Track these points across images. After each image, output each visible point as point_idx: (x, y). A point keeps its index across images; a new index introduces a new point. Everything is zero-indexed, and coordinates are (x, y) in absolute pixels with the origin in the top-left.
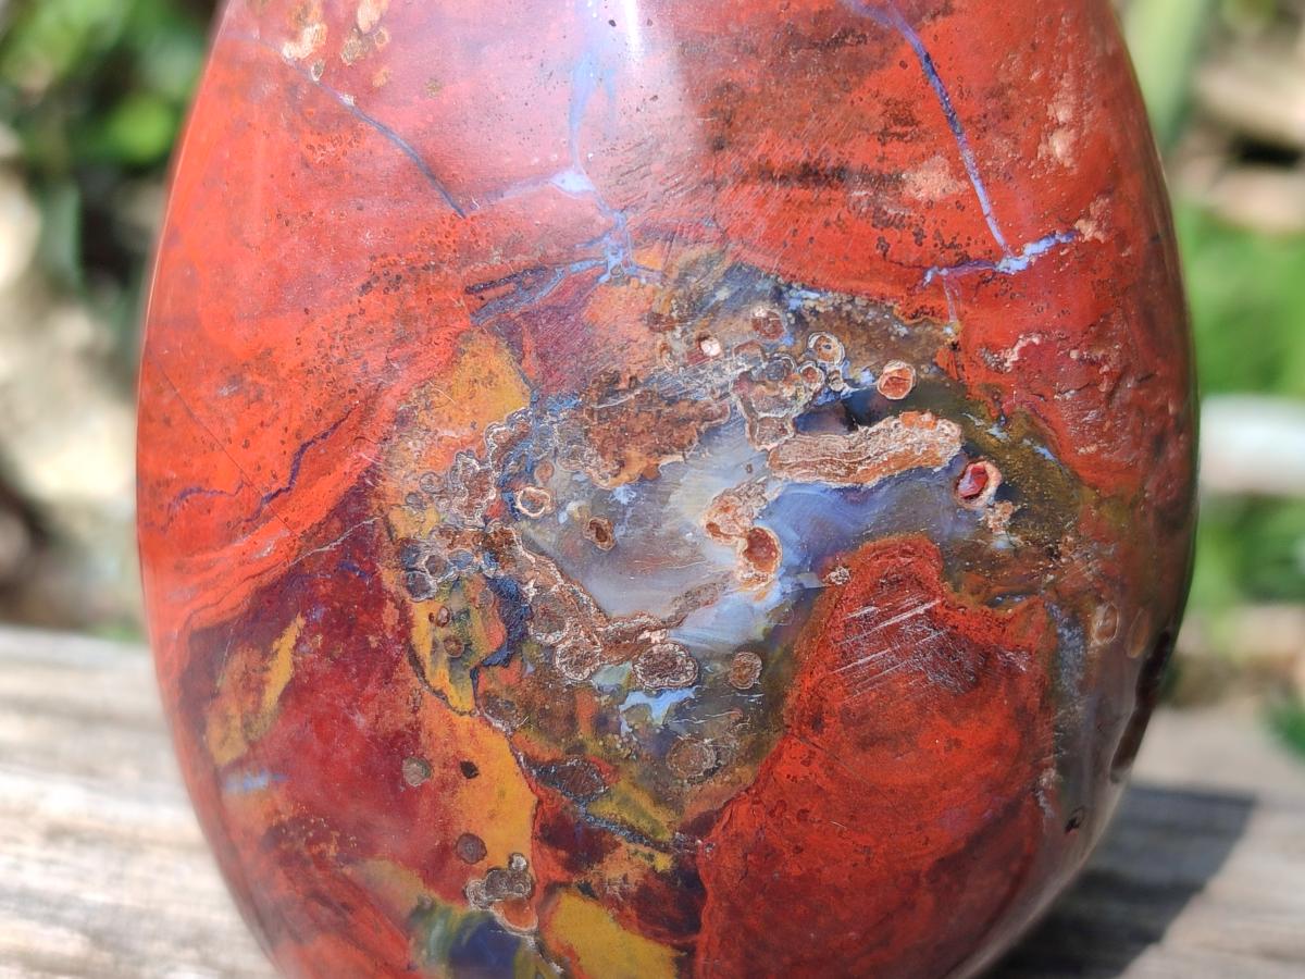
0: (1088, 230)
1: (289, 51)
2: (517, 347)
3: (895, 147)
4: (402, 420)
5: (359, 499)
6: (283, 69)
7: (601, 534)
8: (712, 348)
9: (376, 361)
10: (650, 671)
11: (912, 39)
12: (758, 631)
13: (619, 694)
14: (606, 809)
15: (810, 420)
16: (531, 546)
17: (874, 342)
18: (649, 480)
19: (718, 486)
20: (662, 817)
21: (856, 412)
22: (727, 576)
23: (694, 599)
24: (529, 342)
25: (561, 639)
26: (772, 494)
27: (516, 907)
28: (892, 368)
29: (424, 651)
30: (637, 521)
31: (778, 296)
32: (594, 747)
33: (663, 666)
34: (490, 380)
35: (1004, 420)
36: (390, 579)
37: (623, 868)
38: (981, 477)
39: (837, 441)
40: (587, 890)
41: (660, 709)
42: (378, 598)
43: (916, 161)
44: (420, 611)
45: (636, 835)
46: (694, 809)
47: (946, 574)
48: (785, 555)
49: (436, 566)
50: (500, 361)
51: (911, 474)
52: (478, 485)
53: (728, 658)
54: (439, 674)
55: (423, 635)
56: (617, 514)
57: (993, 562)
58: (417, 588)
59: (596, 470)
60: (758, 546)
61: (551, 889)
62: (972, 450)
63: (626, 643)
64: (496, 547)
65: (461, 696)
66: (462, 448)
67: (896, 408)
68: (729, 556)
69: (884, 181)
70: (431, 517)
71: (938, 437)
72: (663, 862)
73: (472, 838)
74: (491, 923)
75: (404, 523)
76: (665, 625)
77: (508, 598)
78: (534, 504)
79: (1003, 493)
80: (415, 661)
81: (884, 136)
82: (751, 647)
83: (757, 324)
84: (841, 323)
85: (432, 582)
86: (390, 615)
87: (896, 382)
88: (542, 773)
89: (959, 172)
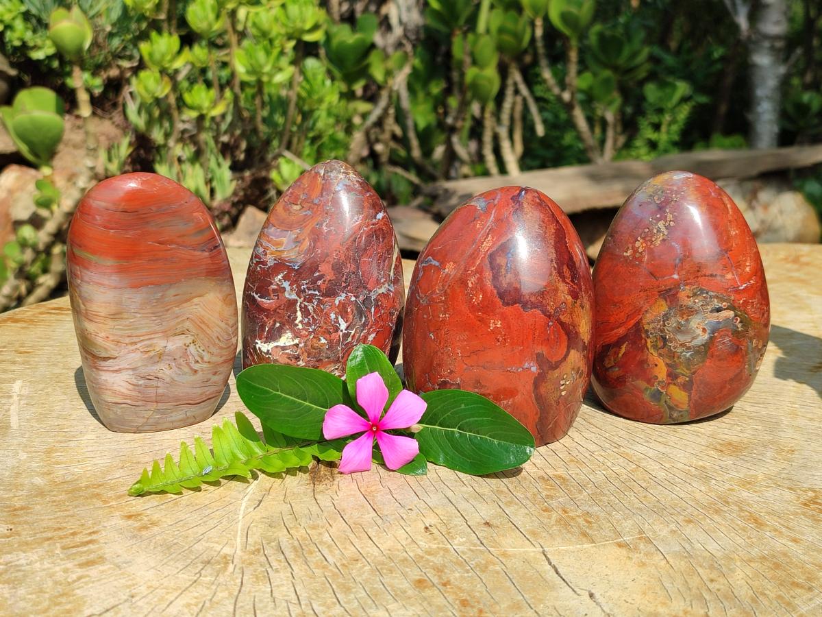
0: (752, 282)
1: (625, 254)
2: (667, 301)
3: (724, 271)
4: (646, 311)
5: (638, 323)
6: (624, 257)
7: (680, 328)
8: (696, 301)
9: (642, 302)
10: (686, 349)
11: (726, 255)
12: (703, 343)
13: (682, 353)
14: (678, 371)
15: (711, 312)
16: (668, 330)
17: (722, 300)
18: (687, 320)
19: (698, 321)
20: (688, 372)
21: (719, 310)
22: (699, 334)
23: (694, 338)
24: (668, 300)
25: (672, 345)
26: (706, 322)
27: (662, 387)
28: (724, 304)
29: (649, 347)
30: (685, 326)
31: (707, 293)
32: (677, 361)
33: (689, 348)
34: (662, 305)
35: (740, 311)
36: (643, 336)
37: (681, 380)
38: (737, 320)
39: (716, 314)
40: (675, 384)
41: (688, 355)
42: (641, 338)
43: (727, 273)
44: (649, 341)
45: (683, 375)
46: (693, 371)
47: (732, 334)
48: (708, 331)
49: (651, 334)
50: (664, 303)
51: (727, 319)
52: (659, 321)
53: (699, 347)
54: (652, 351)
55: (649, 344)
56: (682, 325)
57: (739, 332)
58: (648, 337)
59: (679, 319)
60: (704, 330)
61: (669, 384)
62: (736, 316)
63: (683, 345)
64: (662, 331)
65: (655, 354)
66: (656, 316)
67: (725, 309)
68: (700, 332)
69: (723, 276)
70: (651, 326)
71: (731, 314)
72: (687, 379)
73: (656, 376)
74: (658, 389)
75: (646, 327)
76: (689, 342)
77: (664, 339)
78: (668, 324)
79: (741, 322)
80: (648, 349)
81: (723, 270)
82: (703, 345)
83: (704, 297)
84: (717, 297)
85: (651, 336)
86: (643, 341)
87: (725, 306)
88: (668, 365)
89: (733, 275)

○ ○ ○ ○ ○ ○ ○

To do ->
Quote only what lies between the first line of the records and the line containing "47: (946, 574)", please, including both lines and excluding images.

Exercise output ->
Track these points across images. After each image, output each visible point as point_idx: (x, y). A point keeps its index across images; a new index introduces a new point. Everything is zero-indexed, and coordinates are (x, y) in absolute pixels with the origin in the top-left.
0: (1088, 230)
1: (289, 51)
2: (517, 347)
3: (895, 147)
4: (402, 420)
5: (359, 499)
6: (283, 69)
7: (601, 534)
8: (712, 348)
9: (376, 361)
10: (650, 671)
11: (912, 39)
12: (758, 631)
13: (619, 694)
14: (606, 809)
15: (810, 420)
16: (531, 546)
17: (874, 342)
18: (649, 480)
19: (718, 486)
20: (662, 817)
21: (856, 412)
22: (727, 576)
23: (694, 599)
24: (529, 342)
25: (561, 639)
26: (772, 494)
27: (516, 907)
28: (892, 368)
29: (424, 651)
30: (637, 521)
31: (778, 296)
32: (594, 747)
33: (663, 666)
34: (490, 380)
35: (1004, 420)
36: (390, 579)
37: (623, 868)
38: (981, 477)
39: (837, 441)
40: (587, 890)
41: (660, 709)
42: (378, 598)
43: (916, 161)
44: (420, 611)
45: (636, 835)
46: (694, 809)
47: (946, 574)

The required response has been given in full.